TASK ITEM:
When you have gone through the entries below, state how many lines include the word "interested" and write nothing else.

TASK INPUTS:

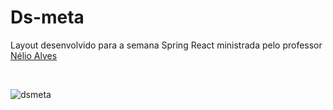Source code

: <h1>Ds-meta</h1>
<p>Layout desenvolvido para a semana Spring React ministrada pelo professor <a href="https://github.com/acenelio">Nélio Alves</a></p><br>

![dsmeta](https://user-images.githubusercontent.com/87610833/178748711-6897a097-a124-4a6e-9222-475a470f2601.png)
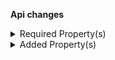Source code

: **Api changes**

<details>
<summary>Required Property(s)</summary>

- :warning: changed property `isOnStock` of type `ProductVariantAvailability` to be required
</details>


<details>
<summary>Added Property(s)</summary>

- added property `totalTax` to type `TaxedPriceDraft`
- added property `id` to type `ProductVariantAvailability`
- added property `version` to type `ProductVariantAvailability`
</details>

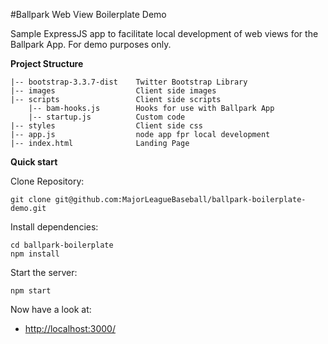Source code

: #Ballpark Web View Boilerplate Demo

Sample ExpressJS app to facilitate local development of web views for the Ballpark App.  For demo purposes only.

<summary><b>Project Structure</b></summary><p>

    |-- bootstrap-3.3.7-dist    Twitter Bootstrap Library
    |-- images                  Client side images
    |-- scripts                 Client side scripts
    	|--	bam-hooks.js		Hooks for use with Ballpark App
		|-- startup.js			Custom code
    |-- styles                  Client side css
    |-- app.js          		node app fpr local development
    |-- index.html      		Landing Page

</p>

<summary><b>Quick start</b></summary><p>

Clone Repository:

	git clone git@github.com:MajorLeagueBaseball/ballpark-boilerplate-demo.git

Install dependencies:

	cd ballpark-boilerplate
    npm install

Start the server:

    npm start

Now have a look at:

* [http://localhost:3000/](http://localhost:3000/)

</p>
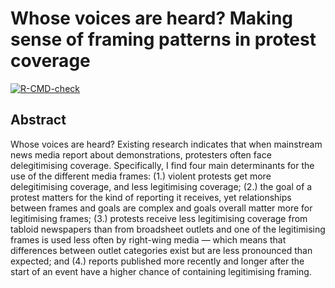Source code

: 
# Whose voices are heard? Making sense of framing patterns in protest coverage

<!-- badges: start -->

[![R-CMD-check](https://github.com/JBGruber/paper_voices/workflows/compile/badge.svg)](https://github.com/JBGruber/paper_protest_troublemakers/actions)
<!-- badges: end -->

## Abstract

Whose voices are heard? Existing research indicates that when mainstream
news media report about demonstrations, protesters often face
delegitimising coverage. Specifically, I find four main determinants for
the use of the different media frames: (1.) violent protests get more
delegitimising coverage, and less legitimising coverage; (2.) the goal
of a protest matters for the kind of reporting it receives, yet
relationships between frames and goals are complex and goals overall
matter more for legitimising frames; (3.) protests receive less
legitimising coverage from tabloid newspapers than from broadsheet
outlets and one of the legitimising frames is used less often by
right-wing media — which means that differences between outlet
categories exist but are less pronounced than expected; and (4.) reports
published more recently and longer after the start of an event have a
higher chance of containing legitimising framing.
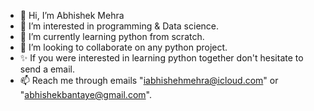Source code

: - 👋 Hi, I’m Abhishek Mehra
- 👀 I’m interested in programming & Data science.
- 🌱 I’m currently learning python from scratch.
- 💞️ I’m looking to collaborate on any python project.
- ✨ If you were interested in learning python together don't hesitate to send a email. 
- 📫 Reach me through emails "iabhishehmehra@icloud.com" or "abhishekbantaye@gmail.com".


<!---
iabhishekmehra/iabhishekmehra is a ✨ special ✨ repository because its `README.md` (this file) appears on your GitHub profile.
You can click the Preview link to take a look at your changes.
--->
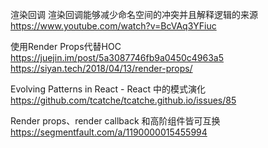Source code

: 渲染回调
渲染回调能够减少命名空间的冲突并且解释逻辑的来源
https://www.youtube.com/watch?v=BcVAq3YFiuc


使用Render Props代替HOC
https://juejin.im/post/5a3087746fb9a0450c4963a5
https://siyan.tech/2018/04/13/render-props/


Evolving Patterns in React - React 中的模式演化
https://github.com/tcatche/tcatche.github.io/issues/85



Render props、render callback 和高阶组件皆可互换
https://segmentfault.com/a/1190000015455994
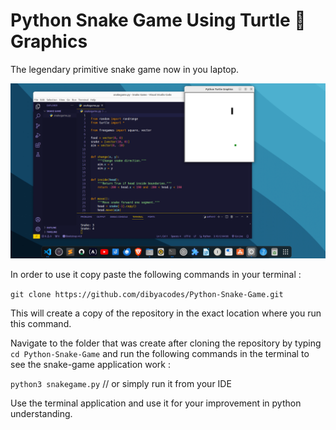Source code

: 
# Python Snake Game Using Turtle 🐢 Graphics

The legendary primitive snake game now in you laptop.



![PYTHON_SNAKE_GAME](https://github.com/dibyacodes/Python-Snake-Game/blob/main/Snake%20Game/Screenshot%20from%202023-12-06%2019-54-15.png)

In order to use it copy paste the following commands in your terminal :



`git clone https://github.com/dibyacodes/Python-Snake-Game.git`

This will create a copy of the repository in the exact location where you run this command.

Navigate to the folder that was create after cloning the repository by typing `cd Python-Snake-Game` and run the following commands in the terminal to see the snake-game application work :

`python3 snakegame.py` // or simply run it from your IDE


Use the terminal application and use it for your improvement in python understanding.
* * *
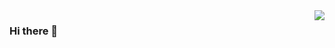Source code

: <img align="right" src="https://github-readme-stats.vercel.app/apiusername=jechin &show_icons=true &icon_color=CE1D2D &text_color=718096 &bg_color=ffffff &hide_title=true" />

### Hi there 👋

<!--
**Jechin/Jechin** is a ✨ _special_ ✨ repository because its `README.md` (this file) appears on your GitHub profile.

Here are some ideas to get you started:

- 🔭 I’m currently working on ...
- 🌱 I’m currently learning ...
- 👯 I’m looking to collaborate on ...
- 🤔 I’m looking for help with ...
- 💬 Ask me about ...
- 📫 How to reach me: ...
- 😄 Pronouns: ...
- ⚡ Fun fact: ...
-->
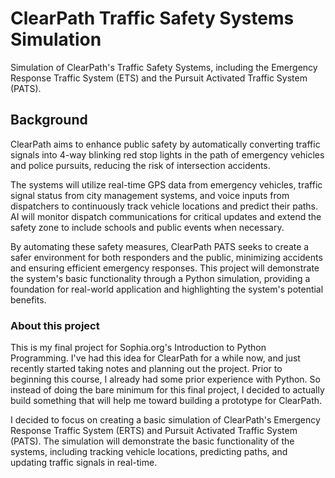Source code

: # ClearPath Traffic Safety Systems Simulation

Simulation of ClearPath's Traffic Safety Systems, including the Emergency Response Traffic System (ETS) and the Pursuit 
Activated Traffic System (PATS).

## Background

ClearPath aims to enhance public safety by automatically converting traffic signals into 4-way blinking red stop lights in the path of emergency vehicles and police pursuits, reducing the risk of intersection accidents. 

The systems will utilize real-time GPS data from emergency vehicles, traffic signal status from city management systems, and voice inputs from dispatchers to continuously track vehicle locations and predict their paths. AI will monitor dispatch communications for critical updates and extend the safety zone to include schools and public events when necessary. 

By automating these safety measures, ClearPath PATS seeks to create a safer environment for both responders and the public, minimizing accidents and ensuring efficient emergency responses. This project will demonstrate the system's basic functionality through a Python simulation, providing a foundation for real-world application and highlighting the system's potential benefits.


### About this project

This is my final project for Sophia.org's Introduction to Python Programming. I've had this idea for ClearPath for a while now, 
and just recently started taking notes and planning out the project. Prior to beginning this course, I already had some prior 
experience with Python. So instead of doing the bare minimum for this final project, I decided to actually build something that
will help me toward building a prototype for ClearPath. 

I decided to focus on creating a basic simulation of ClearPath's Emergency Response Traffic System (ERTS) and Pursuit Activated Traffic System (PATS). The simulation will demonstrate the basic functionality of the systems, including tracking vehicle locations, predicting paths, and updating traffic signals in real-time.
==
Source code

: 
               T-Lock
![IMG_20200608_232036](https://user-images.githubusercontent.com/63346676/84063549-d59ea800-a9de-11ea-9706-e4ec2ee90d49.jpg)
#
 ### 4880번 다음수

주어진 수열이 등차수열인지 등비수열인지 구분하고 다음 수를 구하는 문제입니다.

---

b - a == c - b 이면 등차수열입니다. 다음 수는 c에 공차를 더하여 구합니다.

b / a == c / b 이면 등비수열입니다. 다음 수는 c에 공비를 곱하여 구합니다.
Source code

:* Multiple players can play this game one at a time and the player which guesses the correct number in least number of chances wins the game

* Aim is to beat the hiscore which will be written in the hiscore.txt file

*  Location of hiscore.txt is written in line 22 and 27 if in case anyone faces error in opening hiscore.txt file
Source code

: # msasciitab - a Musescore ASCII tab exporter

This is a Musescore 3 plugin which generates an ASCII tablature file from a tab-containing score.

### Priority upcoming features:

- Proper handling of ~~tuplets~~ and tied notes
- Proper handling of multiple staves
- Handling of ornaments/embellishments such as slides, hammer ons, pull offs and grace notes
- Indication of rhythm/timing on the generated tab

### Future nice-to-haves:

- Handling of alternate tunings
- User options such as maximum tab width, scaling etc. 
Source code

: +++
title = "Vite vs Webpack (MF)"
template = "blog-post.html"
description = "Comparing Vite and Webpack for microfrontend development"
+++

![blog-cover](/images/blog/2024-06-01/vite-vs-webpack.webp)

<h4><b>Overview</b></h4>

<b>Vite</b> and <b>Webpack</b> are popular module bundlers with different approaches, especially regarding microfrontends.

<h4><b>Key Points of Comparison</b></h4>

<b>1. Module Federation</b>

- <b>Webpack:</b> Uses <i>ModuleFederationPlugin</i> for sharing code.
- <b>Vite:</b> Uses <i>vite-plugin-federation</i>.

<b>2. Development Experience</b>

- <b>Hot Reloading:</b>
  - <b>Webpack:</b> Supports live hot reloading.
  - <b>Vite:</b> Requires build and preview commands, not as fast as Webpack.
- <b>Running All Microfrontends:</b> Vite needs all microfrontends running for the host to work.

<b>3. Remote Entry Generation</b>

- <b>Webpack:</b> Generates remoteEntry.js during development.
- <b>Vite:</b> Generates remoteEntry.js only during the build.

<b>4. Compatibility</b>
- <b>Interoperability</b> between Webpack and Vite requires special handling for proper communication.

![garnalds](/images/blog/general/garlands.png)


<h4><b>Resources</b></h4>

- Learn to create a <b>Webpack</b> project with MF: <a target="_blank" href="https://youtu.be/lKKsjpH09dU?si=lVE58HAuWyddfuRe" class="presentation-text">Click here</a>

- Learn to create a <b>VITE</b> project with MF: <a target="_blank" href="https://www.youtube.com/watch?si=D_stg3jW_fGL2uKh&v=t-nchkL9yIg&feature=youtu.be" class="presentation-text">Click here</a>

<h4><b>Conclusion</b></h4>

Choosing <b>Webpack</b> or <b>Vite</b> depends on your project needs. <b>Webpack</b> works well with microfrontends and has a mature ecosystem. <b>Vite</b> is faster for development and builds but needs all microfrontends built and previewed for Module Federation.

YOUR RESPONSE:
2